4. Remember your local history organizations. Your city or county likely has a historical society, who would love to receive your digital photo albums and diaries. (Be aware that if you give them every photo you have ever taken, or every email you have ever written, they may not have the resources to work with that much material. This is a time when less is more.) History organizations like historical societies and archives have the expertise to maintain your materials and to make them available for others to use, now and in the future.
If you have photos, letters, diaries or anything else about your time at the University of Idaho, our Special Collections and Archives would love to see them.

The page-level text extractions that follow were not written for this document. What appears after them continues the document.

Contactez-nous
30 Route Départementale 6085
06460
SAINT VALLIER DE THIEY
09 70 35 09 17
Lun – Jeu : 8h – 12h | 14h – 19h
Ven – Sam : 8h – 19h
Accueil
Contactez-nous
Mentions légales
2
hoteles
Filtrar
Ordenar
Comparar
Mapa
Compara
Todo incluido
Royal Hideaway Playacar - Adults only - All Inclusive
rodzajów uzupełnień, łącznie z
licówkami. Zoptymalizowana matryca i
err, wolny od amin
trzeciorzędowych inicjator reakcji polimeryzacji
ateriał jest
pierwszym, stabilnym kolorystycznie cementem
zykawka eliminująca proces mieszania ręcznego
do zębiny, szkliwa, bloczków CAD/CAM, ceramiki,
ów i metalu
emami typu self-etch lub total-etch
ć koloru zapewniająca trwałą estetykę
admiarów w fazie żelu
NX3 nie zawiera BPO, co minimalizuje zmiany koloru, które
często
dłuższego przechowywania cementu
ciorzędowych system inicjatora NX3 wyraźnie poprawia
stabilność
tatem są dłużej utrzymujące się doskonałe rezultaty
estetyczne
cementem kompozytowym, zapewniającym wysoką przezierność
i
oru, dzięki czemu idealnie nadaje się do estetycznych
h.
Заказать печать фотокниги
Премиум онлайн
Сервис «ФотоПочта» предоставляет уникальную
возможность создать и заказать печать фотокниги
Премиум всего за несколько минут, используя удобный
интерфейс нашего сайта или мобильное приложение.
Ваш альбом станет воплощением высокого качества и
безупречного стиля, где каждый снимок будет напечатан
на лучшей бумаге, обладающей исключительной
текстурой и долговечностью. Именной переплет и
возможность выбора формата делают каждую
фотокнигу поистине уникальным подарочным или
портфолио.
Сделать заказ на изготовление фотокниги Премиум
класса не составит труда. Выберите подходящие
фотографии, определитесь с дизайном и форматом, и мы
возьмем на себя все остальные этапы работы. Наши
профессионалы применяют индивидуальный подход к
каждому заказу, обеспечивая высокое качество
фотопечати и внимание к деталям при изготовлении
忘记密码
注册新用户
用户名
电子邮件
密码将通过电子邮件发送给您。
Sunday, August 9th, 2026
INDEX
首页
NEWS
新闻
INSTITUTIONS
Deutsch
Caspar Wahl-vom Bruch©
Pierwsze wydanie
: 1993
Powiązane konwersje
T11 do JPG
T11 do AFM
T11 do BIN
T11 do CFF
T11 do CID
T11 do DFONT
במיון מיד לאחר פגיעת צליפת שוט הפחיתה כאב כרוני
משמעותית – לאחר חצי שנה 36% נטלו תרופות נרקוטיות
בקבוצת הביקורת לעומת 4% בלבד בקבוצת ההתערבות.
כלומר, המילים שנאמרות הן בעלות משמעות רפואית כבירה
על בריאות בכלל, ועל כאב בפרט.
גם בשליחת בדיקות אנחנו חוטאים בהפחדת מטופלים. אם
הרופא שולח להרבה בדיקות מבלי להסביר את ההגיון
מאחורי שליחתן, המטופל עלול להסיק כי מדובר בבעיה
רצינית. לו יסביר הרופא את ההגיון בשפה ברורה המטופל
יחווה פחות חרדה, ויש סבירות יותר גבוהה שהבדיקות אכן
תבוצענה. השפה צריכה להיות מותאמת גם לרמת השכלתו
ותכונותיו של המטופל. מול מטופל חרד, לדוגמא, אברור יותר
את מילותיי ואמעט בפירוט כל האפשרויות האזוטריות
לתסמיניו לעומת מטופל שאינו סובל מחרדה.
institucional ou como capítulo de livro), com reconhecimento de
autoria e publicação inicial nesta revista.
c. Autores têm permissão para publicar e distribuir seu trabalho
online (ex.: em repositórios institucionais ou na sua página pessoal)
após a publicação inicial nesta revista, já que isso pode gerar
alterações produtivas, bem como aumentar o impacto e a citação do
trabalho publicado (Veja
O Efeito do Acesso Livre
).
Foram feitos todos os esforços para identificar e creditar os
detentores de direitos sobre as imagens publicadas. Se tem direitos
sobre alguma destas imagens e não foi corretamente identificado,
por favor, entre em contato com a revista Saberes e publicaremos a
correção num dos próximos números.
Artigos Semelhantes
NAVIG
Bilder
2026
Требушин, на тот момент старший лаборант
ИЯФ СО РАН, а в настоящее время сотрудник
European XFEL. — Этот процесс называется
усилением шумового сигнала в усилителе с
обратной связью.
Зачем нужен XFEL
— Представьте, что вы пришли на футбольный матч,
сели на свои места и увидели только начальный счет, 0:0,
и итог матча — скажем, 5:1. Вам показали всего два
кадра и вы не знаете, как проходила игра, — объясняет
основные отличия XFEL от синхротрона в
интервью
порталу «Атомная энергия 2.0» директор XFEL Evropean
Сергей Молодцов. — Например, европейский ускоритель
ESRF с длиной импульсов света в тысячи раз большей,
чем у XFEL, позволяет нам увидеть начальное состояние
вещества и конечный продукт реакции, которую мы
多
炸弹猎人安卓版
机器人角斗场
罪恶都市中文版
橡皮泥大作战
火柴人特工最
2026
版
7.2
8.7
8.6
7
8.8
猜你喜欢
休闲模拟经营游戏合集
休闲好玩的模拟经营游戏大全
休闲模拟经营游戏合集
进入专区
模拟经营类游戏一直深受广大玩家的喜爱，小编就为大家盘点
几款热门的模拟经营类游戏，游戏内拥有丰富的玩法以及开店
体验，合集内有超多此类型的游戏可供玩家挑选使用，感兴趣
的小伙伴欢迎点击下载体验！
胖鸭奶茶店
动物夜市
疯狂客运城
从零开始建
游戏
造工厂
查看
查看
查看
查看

Every time there is an anniversary or a reunion, people love to look back. When the recent pandemic hit, we were able to create learning materials about life in Moscow during the 1912 influenza pandemic. During Homecoming, we can greet our returning Vandals with memories of their times on campus. Idaho history is important, and you are an important part of Idaho history. Your donations allow future researchers to know you.
Perret is the university archivist at the University of Idaho.